• _Task statement_:
Pull out every line below that contains the word "Entered", and copy each one in full. Letter case matters.

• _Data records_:
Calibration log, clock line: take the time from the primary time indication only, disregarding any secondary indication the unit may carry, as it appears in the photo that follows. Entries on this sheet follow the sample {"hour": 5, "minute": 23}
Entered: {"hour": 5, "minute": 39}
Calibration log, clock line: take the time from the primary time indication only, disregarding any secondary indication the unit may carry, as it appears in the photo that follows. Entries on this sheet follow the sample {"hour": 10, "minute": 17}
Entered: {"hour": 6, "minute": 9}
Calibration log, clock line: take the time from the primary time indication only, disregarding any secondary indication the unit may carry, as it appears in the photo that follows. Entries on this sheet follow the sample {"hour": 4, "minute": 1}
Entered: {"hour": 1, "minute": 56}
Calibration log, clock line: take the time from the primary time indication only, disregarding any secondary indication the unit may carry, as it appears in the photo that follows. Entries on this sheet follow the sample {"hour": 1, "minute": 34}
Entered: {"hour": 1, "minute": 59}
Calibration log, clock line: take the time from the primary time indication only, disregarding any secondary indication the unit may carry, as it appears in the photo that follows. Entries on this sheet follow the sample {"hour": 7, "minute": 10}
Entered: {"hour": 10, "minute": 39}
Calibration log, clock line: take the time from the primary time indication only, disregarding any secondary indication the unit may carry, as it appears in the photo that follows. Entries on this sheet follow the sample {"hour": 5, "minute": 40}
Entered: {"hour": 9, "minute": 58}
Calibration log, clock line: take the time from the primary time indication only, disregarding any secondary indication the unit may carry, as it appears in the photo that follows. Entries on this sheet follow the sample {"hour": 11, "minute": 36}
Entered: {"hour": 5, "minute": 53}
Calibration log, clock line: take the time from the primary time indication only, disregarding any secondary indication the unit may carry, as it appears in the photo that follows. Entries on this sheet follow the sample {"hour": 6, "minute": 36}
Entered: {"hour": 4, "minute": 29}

• _Solution for this problem_:
Entered: {"hour": 5, "minute": 39}
Entered: {"hour": 6, "minute": 9}
Entered: {"hour": 1, "minute": 56}
Entered: {"hour": 1, "minute": 59}
Entered: {"hour": 10, "minute": 39}
Entered: {"hour": 9, "minute": 58}
Entered: {"hour": 5, "minute": 53}
Entered: {"hour": 4, "minute": 29}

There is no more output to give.